> _Source extract_:
-- begin --

The Word of the Lord to Haggai

Chapter 2

He encourages the people to the work, by promise of greater glory to the second temple than was in the first, 1-9. In the type of holy things and unclean he shows their sins hindered the work, 10-19. God's promise to Zerubbabel, 20-23.

1 In the seventh month, on the twenty-first day of the month, the word of the LORD came by the prophet Haggai, saying, 2 "Speak now to Zerubbabel the son of Shealtiel, governor of Judah, and to Joshua the son of Josedech the high priest, and to the remnant of the people, saying, 3 'Who is left among you who saw this house in her first glory? And how do you see it now? Is it not in your eyes as nothing in comparison? 4 Yet now be strong, O Zerubbabel,' says the LORD. 'Be strong, O Joshua, son of Josedech, the high priest. Be strong, all you people of the land,' says the LORD. 'Work, for I am with you,' says the LORD of hosts. 5 'According to the word that I covenanted with you when you came out of Egypt, so my Spirit remains among you. Do not fear.' 6 For thus says the LORD of hosts: 'Yet once, it is a little while, and I will shake the heavens, the earth, the sea, and the dry land, 7 And I will shake all nations, and the desire of all nations shall come. And I will fill this house with glory,' says the LORD of hosts. 8 'The silver is mine and the gold is mine,' says the LORD of hosts. 9 'The glory of this latter house shall be greater than of the former,' says the LORD of hosts. 'And in this place I will give peace,' says the LORD of hosts."

-- end --

> _Problem_:
According to the Haggai passage, when did the word of the LORD come by the prophet Haggai?

> _Provided data_:

-- begin --

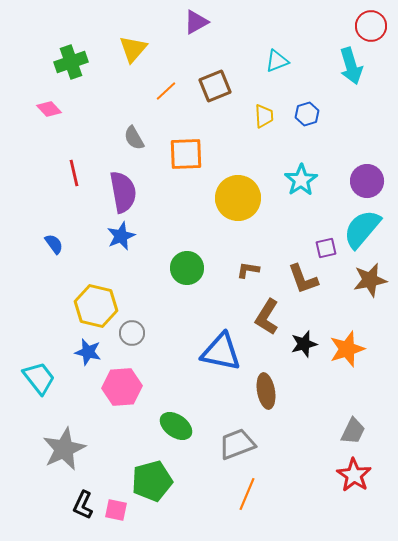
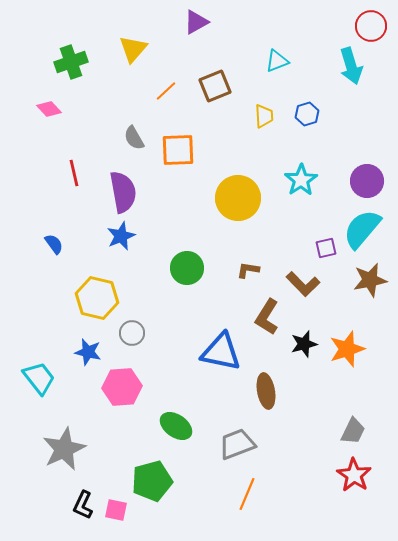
orange square at (186, 154): moved 8 px left, 4 px up
brown L-shape at (303, 279): moved 5 px down; rotated 24 degrees counterclockwise
yellow hexagon at (96, 306): moved 1 px right, 8 px up
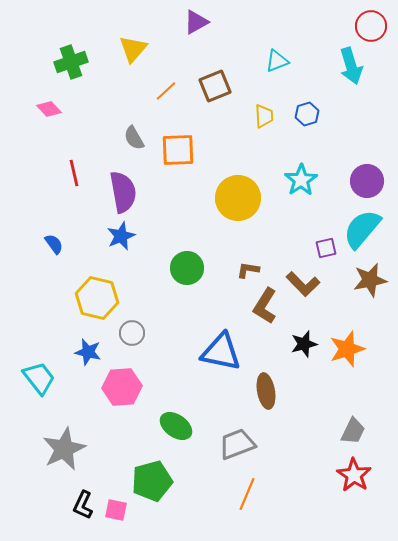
brown L-shape at (267, 317): moved 2 px left, 11 px up
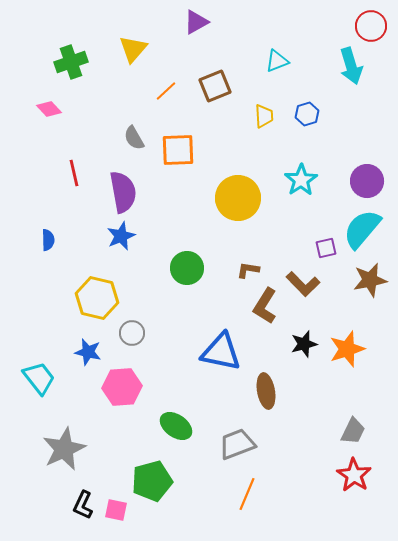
blue semicircle at (54, 244): moved 6 px left, 4 px up; rotated 35 degrees clockwise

-- end --

> _Full solution_:
In the seventh month, on the twenty-first day of the month.